[AVAILABLE DATA]

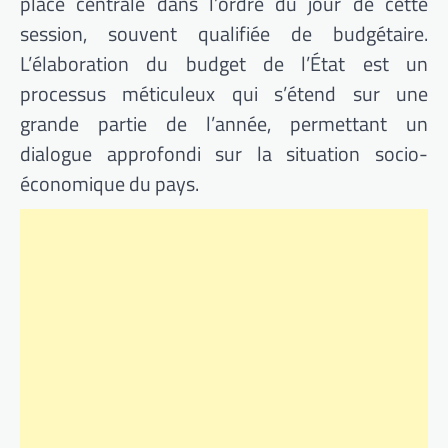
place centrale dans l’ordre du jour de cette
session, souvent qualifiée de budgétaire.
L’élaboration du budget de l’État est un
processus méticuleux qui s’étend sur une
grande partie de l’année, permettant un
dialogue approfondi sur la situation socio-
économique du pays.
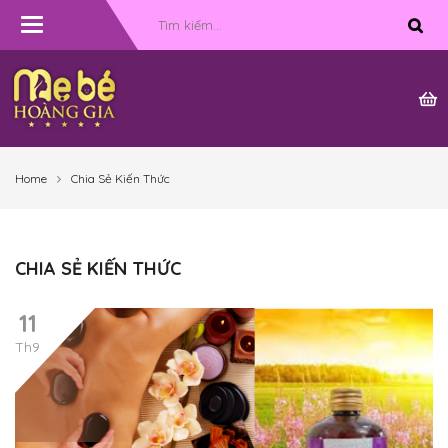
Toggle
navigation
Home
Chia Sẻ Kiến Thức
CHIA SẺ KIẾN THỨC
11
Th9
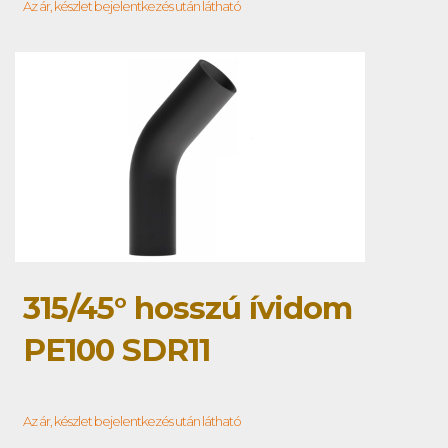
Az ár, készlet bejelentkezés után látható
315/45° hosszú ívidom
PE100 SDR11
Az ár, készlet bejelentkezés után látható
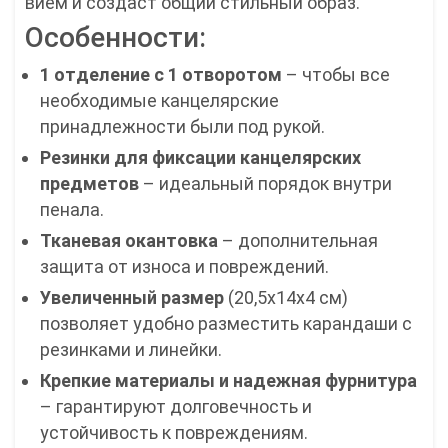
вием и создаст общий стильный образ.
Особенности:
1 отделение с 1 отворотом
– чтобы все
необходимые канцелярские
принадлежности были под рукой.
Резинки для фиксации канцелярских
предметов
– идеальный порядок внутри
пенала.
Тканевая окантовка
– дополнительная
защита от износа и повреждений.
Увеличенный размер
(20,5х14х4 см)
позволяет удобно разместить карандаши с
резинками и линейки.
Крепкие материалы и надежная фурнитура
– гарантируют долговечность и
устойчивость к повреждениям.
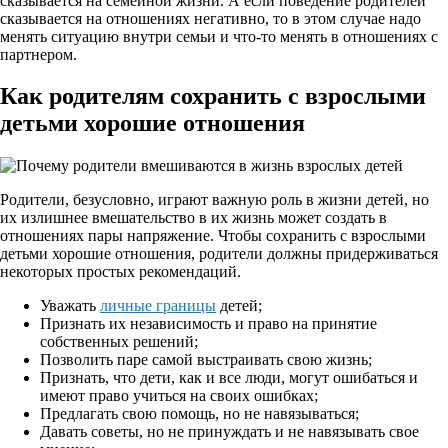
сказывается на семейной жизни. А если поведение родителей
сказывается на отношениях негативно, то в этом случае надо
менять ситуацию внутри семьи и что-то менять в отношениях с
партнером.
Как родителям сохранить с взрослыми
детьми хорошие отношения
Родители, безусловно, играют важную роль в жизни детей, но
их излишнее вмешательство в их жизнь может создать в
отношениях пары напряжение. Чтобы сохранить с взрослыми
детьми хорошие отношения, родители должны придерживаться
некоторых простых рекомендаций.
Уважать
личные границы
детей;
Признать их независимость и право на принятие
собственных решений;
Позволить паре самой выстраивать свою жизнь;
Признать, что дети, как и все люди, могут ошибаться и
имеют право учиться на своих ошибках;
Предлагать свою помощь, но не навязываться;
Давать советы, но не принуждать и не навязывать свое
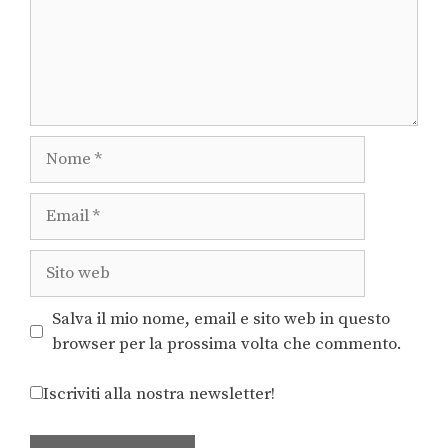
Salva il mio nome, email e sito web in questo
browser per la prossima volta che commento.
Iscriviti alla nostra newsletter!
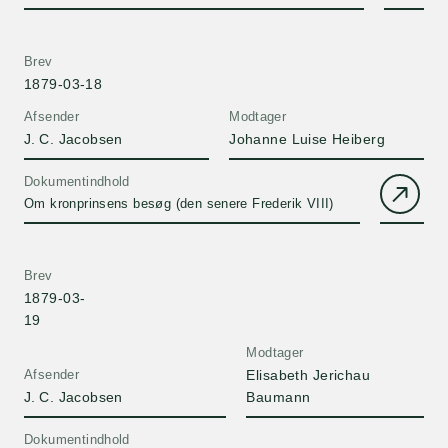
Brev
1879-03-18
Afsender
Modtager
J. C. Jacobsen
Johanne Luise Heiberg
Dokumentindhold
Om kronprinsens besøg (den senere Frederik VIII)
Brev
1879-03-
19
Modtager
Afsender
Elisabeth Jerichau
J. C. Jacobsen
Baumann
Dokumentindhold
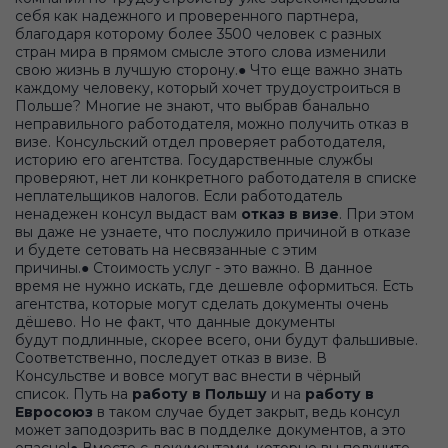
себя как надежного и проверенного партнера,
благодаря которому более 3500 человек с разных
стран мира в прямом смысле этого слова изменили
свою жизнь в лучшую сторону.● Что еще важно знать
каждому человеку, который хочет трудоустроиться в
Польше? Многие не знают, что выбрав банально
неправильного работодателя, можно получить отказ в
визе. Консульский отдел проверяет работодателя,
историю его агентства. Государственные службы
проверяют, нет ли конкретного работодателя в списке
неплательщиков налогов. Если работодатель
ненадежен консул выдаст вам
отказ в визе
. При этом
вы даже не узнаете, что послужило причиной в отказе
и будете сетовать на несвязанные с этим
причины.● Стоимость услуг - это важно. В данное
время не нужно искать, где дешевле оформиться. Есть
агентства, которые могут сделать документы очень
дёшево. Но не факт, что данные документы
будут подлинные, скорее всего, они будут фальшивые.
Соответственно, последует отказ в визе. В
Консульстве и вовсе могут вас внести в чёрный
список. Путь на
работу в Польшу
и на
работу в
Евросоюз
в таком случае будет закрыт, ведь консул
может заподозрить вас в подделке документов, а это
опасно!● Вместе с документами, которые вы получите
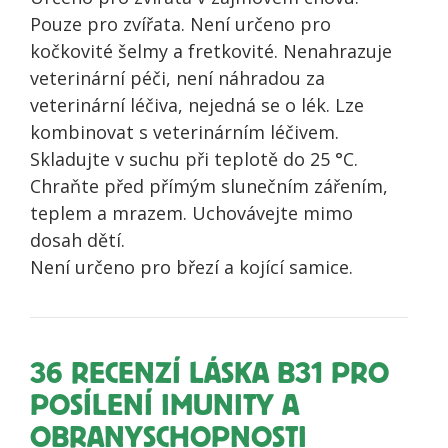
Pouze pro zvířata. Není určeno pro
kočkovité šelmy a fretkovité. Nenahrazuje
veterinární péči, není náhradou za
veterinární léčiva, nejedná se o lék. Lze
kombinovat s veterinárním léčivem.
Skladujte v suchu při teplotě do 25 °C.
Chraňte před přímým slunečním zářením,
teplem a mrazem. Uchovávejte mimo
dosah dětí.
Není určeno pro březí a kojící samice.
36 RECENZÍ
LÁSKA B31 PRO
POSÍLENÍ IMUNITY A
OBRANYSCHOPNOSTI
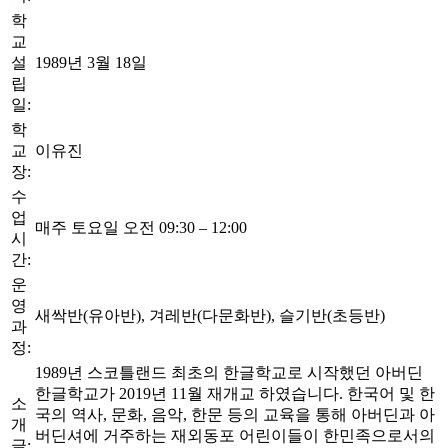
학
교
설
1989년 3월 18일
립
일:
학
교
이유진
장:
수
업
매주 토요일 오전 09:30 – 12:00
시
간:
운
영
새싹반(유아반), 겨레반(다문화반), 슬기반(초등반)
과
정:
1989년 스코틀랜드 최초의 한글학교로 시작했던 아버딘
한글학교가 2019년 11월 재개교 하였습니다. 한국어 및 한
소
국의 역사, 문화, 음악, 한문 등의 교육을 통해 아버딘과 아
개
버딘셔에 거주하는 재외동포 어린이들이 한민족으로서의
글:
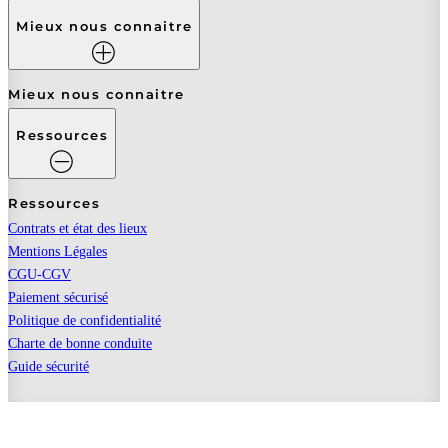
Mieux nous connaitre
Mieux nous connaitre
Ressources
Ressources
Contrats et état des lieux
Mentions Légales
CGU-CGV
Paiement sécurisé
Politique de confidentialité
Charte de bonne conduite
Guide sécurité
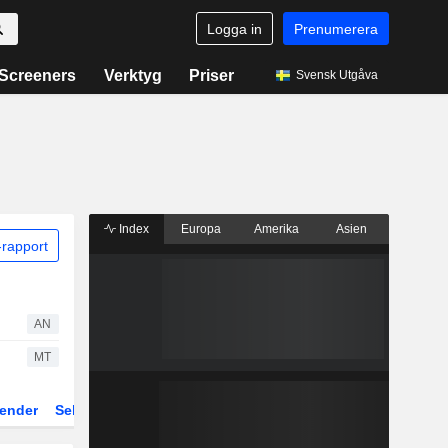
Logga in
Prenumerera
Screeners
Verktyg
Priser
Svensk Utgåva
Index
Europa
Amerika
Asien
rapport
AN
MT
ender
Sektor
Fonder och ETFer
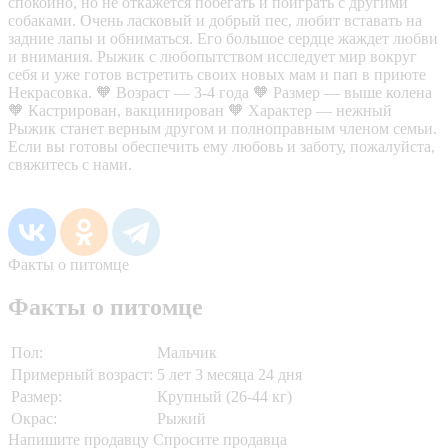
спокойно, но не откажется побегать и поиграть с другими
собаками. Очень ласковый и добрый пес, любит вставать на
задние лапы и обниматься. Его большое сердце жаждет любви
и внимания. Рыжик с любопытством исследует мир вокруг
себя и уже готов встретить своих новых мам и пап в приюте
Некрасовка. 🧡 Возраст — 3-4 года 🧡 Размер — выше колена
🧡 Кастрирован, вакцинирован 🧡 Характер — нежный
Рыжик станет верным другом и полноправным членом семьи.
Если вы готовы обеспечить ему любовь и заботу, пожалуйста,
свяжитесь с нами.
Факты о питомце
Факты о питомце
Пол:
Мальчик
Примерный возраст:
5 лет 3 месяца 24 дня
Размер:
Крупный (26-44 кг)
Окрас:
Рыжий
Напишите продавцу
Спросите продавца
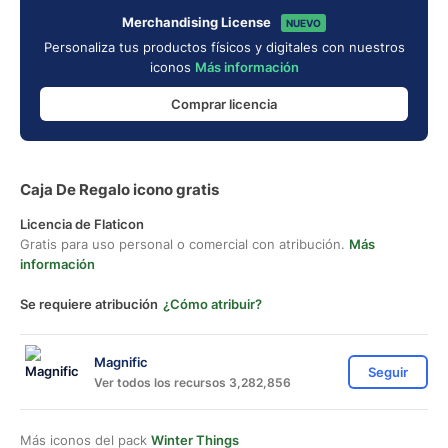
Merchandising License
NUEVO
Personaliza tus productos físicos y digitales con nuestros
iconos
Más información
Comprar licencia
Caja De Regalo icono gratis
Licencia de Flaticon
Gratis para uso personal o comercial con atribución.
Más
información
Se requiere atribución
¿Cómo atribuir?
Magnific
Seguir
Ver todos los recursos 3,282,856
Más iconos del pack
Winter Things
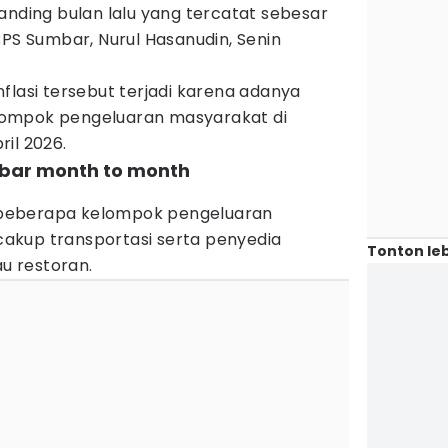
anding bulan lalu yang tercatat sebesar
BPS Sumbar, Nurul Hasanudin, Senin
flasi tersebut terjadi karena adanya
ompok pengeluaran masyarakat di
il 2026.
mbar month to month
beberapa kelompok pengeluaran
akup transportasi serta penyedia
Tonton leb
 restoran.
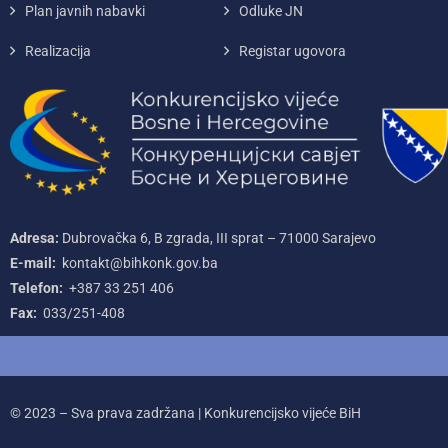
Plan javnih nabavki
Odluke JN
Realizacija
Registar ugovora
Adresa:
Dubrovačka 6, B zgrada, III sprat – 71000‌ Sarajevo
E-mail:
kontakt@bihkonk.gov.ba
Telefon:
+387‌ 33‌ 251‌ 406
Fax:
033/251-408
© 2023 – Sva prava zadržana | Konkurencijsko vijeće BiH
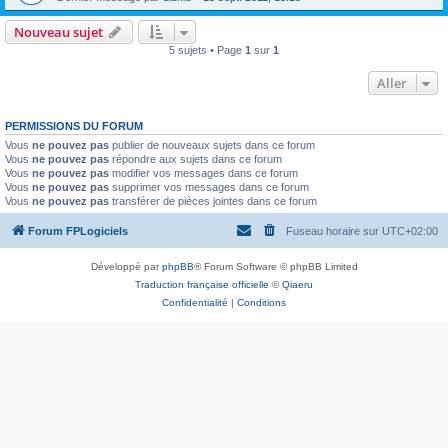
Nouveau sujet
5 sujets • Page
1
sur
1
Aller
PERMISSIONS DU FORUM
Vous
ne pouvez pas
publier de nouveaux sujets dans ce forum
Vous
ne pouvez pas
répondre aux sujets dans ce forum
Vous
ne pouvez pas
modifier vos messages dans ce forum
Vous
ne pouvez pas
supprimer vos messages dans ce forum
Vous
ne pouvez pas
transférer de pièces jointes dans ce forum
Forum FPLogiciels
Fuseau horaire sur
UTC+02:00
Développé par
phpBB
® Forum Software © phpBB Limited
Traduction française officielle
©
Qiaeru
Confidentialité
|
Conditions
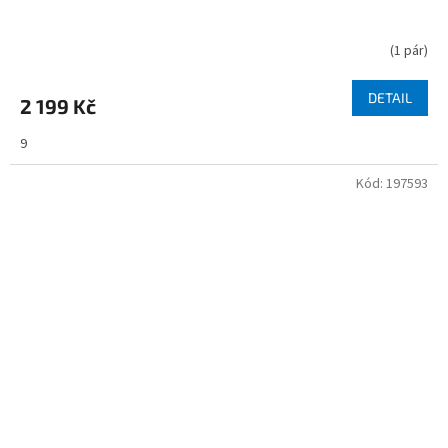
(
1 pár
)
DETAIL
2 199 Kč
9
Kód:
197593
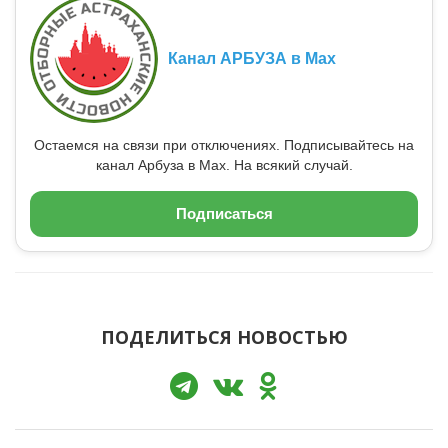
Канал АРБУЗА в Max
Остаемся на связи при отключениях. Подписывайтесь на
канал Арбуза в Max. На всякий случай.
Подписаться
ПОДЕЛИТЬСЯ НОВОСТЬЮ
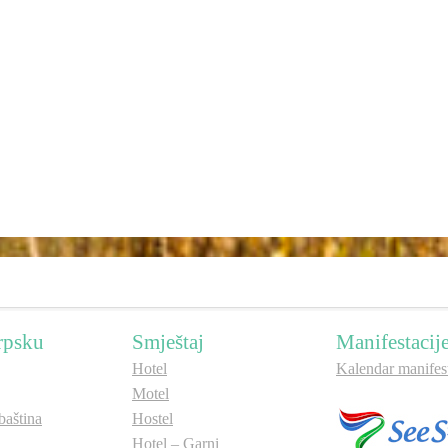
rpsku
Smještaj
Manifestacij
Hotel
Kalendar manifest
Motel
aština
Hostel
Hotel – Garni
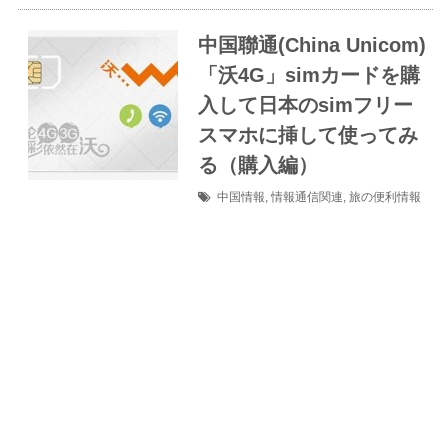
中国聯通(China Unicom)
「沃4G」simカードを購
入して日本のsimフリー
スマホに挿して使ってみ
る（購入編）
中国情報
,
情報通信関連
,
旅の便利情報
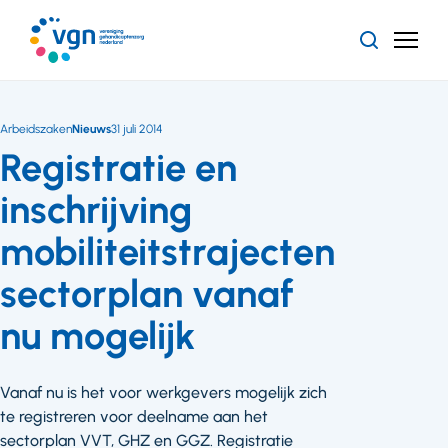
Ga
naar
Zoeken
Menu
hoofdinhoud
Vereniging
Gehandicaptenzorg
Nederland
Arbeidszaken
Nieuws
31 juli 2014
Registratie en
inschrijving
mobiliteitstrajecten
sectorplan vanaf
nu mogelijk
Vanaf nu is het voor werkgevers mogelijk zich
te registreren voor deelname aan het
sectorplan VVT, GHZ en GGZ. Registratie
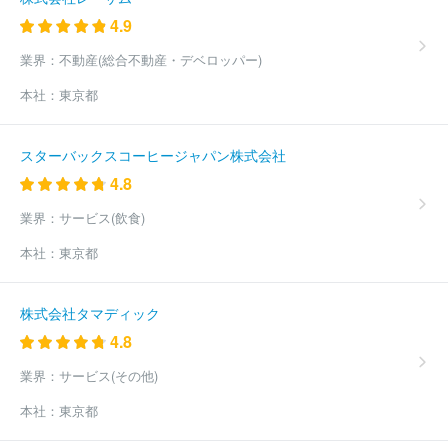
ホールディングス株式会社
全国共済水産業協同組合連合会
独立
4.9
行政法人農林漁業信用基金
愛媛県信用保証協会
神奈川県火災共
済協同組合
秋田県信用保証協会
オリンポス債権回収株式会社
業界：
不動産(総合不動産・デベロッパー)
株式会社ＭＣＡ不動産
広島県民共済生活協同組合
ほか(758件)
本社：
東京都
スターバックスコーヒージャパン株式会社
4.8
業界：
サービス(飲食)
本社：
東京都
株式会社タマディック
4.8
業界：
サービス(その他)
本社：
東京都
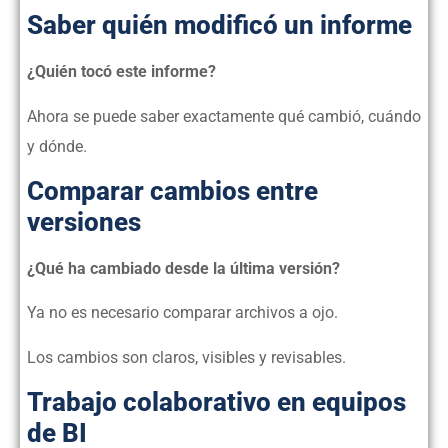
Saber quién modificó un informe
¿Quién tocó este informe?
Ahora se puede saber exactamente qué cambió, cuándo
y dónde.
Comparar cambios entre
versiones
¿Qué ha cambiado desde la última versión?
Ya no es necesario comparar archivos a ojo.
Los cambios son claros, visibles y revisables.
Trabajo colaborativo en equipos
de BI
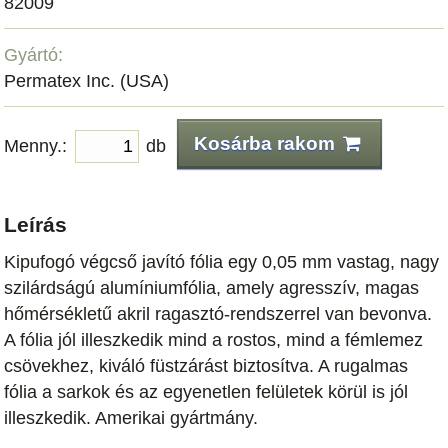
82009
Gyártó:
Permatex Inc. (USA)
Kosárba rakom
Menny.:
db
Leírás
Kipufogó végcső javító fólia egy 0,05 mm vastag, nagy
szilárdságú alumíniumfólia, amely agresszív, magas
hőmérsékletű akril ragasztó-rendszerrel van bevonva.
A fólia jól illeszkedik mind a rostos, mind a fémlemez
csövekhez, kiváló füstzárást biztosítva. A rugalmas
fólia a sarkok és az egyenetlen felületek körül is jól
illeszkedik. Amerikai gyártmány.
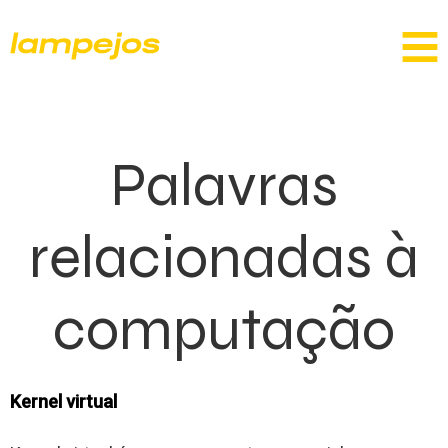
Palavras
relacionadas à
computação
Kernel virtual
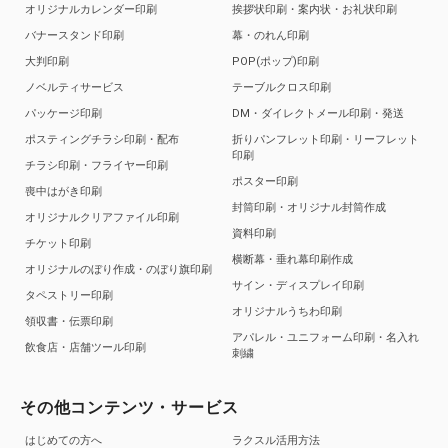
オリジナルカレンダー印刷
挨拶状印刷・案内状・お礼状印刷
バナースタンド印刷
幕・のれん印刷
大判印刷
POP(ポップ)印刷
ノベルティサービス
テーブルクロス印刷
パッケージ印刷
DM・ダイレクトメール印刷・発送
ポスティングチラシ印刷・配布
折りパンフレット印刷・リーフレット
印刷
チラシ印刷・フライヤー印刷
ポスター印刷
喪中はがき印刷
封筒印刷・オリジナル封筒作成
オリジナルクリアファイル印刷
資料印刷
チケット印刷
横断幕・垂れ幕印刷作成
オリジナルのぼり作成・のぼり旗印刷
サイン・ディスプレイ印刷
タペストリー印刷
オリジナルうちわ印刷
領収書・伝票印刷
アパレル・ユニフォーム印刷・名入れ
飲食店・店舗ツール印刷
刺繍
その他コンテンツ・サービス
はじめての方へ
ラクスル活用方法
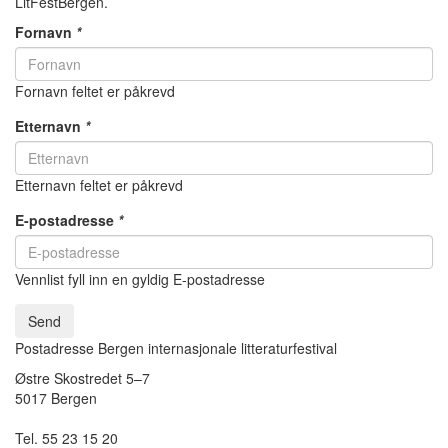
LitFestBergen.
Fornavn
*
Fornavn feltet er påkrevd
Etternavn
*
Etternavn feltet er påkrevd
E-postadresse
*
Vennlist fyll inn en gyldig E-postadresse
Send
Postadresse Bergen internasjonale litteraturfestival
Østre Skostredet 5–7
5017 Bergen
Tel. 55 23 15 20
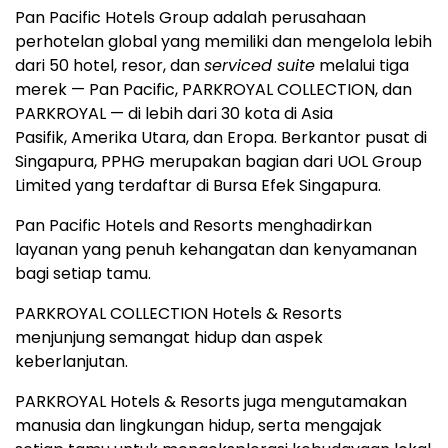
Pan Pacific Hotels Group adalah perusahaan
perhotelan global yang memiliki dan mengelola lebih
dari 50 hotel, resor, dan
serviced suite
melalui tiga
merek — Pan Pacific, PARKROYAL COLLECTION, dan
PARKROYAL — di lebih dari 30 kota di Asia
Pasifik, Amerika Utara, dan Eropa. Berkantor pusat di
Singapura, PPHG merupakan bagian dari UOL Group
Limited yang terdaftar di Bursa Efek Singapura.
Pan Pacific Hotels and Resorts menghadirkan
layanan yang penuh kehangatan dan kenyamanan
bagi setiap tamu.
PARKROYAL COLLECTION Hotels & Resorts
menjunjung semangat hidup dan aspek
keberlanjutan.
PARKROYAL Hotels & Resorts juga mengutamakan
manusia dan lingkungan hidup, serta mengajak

[/AVAILABLE DATA]

WHAT YOU ARE ASKED TO DO =
In the listing above, find the line with "Спросите продавца" and the line with "Winter Things". Copy exactly those lines and all between them, minus the images.

TASK RESPONSE =
Спросите продавца
Merchandising License
NUEVO
Personaliza tus productos físicos y digitales con nuestros
iconos
Más información
Comprar licencia
Caja De Regalo icono gratis
Licencia de Flaticon
Gratis para uso personal o comercial con atribución.
Más
información
Se requiere atribución
¿Cómo atribuir?
Magnific
Seguir
Ver todos los recursos 3,282,856
Más iconos del pack
Winter Things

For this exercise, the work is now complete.